Exercise inputs:
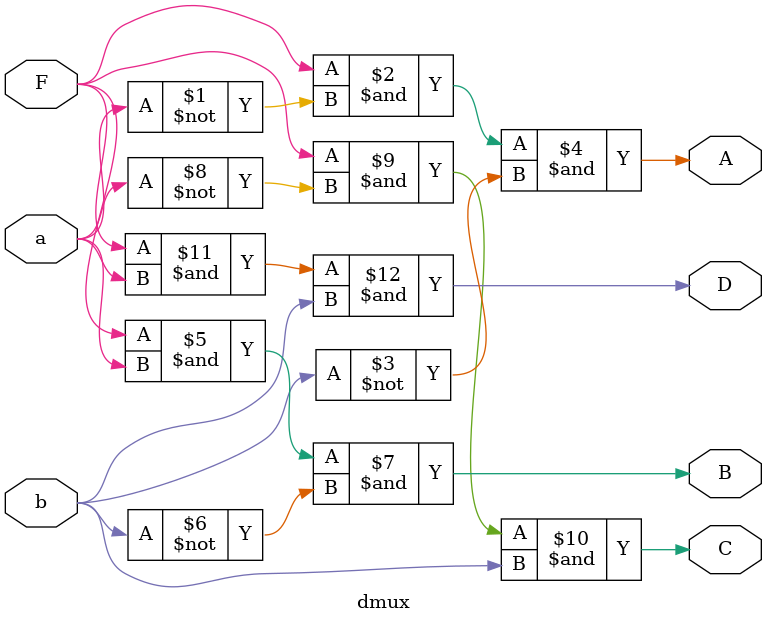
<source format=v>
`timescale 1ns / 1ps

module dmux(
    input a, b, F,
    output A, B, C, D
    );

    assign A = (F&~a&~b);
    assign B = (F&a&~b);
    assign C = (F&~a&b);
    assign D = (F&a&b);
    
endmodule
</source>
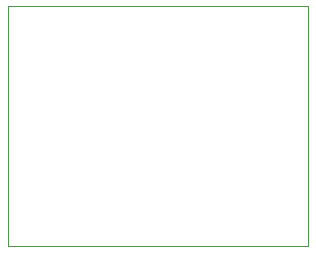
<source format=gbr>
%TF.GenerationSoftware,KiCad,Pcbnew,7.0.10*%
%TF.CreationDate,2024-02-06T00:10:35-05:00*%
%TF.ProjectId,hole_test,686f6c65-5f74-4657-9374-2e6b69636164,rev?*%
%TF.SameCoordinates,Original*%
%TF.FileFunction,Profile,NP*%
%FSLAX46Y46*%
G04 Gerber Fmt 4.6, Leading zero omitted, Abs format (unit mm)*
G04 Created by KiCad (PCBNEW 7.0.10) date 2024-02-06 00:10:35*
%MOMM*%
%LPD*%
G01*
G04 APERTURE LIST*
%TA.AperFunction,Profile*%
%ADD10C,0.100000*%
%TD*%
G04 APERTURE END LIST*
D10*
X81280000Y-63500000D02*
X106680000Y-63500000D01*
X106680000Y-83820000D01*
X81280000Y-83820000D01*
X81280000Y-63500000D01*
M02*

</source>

--

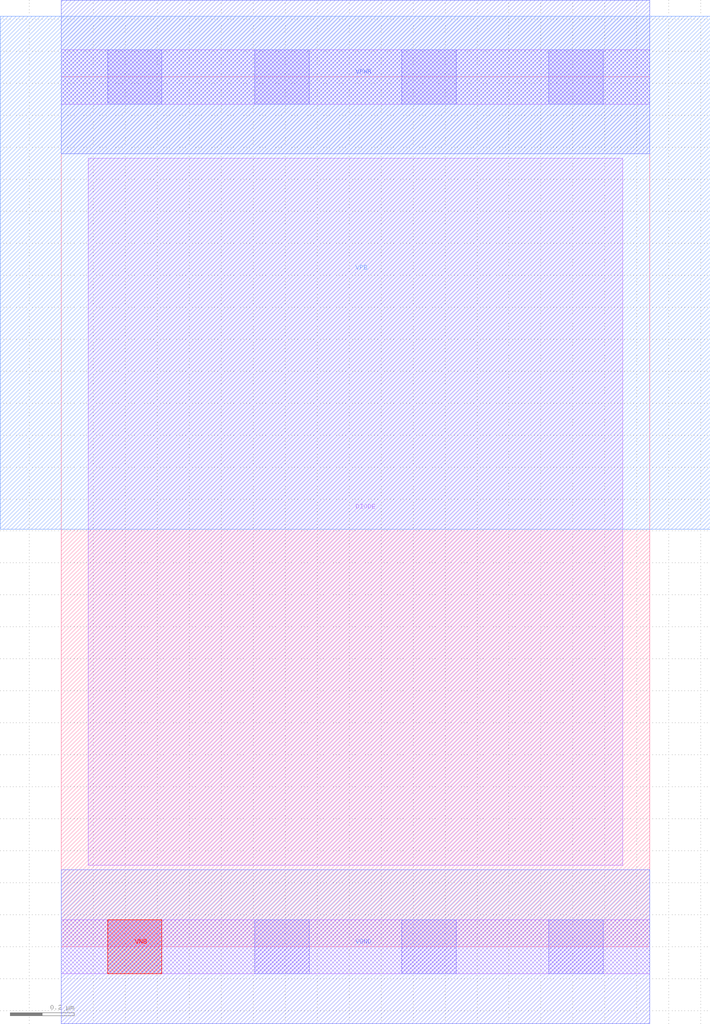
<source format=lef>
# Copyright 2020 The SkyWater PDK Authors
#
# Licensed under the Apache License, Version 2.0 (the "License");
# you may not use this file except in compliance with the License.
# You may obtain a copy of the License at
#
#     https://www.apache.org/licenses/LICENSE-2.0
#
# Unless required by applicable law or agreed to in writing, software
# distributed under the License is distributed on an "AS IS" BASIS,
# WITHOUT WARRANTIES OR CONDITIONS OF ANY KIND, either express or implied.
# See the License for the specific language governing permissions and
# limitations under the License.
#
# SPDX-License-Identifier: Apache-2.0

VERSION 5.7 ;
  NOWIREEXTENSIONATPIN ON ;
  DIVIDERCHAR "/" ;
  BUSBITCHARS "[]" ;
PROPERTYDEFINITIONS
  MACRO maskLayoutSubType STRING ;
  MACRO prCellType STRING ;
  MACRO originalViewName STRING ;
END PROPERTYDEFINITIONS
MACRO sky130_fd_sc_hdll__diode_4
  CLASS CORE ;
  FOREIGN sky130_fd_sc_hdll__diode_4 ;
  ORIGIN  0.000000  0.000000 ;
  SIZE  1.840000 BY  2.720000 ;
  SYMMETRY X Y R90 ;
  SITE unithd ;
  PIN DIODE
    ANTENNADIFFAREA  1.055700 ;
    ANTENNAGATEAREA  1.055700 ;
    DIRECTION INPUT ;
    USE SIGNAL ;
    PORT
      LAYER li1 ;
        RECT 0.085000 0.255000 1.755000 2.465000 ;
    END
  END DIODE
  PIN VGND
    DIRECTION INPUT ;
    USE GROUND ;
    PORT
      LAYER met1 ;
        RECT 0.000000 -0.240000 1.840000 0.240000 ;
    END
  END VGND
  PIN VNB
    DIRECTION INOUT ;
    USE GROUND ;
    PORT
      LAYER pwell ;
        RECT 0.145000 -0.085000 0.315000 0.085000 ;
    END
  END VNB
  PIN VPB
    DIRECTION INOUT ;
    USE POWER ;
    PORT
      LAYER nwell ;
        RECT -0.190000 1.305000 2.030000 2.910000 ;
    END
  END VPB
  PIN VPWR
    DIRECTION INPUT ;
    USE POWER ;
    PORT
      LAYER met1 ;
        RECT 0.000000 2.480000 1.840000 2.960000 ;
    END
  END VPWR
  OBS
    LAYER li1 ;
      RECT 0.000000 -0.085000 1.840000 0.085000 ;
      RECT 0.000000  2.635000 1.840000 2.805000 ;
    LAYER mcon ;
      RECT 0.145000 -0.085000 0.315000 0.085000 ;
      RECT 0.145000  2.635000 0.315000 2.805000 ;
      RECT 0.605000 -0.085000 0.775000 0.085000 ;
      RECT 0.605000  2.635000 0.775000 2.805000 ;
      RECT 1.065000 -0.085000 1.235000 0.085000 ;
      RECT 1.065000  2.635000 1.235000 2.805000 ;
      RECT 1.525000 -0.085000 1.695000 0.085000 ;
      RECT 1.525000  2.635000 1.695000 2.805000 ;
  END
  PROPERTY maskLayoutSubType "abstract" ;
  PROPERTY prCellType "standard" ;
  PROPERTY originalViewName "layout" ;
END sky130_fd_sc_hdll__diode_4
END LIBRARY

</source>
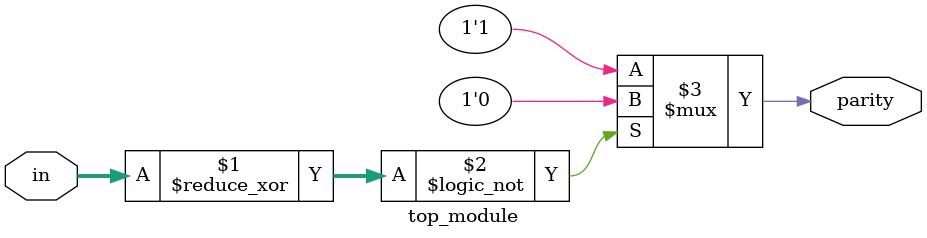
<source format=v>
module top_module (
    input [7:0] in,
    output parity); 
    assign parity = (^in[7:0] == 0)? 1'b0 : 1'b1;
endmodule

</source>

* * *

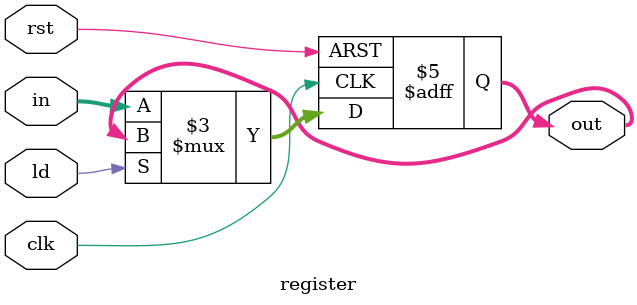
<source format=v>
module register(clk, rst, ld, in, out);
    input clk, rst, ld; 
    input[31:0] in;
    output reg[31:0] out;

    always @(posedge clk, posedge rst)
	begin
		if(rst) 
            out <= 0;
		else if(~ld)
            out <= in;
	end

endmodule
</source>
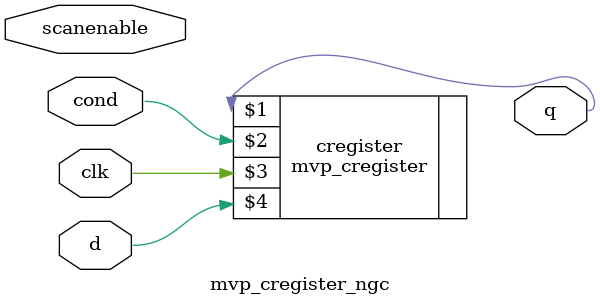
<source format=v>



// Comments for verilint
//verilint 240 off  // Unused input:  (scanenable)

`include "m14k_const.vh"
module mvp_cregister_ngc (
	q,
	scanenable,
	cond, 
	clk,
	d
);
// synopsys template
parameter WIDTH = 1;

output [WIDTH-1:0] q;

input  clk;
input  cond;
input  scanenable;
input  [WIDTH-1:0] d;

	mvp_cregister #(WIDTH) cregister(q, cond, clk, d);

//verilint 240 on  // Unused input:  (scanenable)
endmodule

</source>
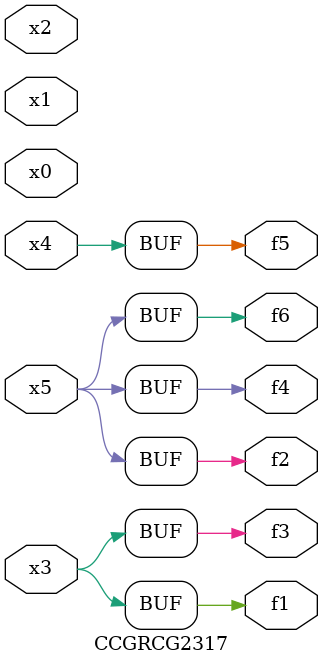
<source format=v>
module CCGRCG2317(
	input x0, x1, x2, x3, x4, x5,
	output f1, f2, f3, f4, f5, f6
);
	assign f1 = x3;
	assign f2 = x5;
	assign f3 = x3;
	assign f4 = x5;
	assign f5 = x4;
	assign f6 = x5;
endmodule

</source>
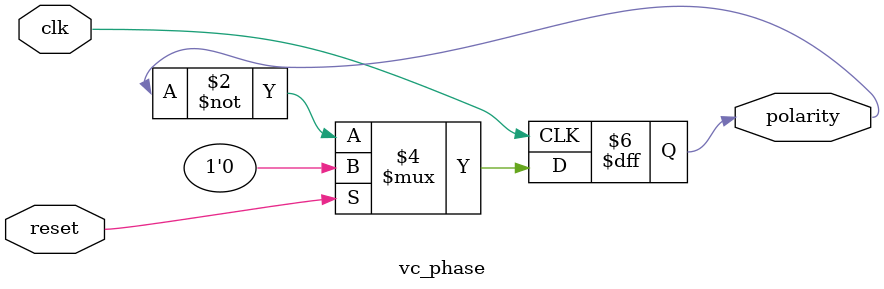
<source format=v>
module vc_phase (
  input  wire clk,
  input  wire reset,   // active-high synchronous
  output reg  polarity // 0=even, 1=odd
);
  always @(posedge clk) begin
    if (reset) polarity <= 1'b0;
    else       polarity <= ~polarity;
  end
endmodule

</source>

Task goal: Scan the data for lines containing "prCellType" and copy all of them.

Output of the exercise:
  MACRO prCellType STRING ;
  PROPERTY prCellType "standard" ;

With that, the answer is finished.